▸ PASSAGE PROVIDED:
• • • • •

Plotting Using an MPP Database

March 14, 2017 Greg Tam

Data visualization is the process of transforming and condensing data into an easily digestible graphic. It is crucial in helping data scientists understand their data and share their insights with others. With the recent surge of big data, data scientists must adapt their current techniques of visualizing data since traditional methods of plotting are limited by the machine’s memory and thus only work on smaller, local data. This blog introduces methods of plotting to generate histograms and scatterplots—two of the most common ways to visualize univariate and bivariate data—in an MPP database such as Pivotal Greenplum (GPDB) or Apache HAWQ (incubating) or in PostgreSQL. Additionally, we will show how to compute an ROC curve, a plot which measures performance of a binary classifier, in-database.

• • • • •

▸ ENTRIES SUPPLIED:
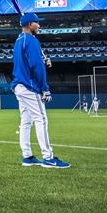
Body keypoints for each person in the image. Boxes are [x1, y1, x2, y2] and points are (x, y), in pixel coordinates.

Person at [11, 12, 70, 169]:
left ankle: (27, 156)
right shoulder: (31, 41)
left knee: (26, 121)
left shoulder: (19, 40)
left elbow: (30, 61)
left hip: (19, 85)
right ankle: (48, 158)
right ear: (30, 24)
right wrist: (44, 88)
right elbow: (36, 66)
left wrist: (43, 61)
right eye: (37, 23)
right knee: (41, 119)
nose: (39, 25)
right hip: (30, 86)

• • • • •

▸ EXERCISE:
Please rewrite the part of the post on plotting in an MPP database that opens with "March 14, 2017" and closes with "binary classifier, in-database.", putting "scatter plots" in place of "scatterplots".

▸ RESULT BELOW:
March 14, 2017 Greg Tam

Data visualization is the process of transforming and condensing data into an easily digestible graphic. It is crucial in helping data scientists understand their data and share their insights with others. With the recent surge of big data, data scientists must adapt their current techniques of visualizing data since traditional methods of plotting are limited by the machine’s memory and thus only work on smaller, local data. This blog introduces methods of plotting to generate histograms and scatter plots—two of the most common ways to visualize univariate and bivariate data—in an MPP database such as Pivotal Greenplum (GPDB) or Apache HAWQ (incubating) or in PostgreSQL. Additionally, we will show how to compute an ROC curve, a plot which measures performance of a binary classifier, in-database.